The software in the police reforms, Kenyans thought and rightly so, would be anchored in the transformative pointers in the Constitution 2010 that replaced the Kenya Police Force with the National Police Service. The police reforms would hinge on article 244 (c) of the Constitution that the institution would comply with constitutional standards of human rights and fundamental freedoms.

I saw computers. I saw desks and chairs but little in the character of police reforms. The police stations are still hostile and unfriendly, and there are signs that things could get worse.

Court user committees must tackle the inhibitive procedures that still keep advocates away from their clients in custody.

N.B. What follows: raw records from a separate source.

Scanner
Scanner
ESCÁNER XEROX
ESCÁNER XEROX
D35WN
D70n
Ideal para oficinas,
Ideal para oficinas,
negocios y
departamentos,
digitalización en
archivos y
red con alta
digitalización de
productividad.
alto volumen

I was asked to queue despite identifying myself and the reason for my visit. At which point, my client was scurried out to another room for fingerprinting, and I was asked to wait even longer.

The police must adopt guidelines for more accountability and service friendliness. I think it is time to digitise all police procedures at the police station, including the granting of police cash bail. The digital policeman can automatically calculate within a schedule, the applicable police bails for misdemeanour cases to discourage human interventions and prejudices in such determinations.

Let other compelling procedures be proved in courts but not the enjoyment of this fundamental right to bail/bond for an accused person in a misdemeanour awaiting trial. In court, when ultimately, I attended my client’s case, I heard an accused person complain to the court that he slept in the police cells at Central Police Station despite a court’s release order which his minders brought but could not be honoured.

And ironically, my client, alone, was made to face a charge of an illegal assembly!

What I write here is a true tale of what may be the experience of many Kenyans who are unable to find space for it. I take my pen to share the fears of a human rights lawyer in the changing democratic space in Kenya today. What is your story?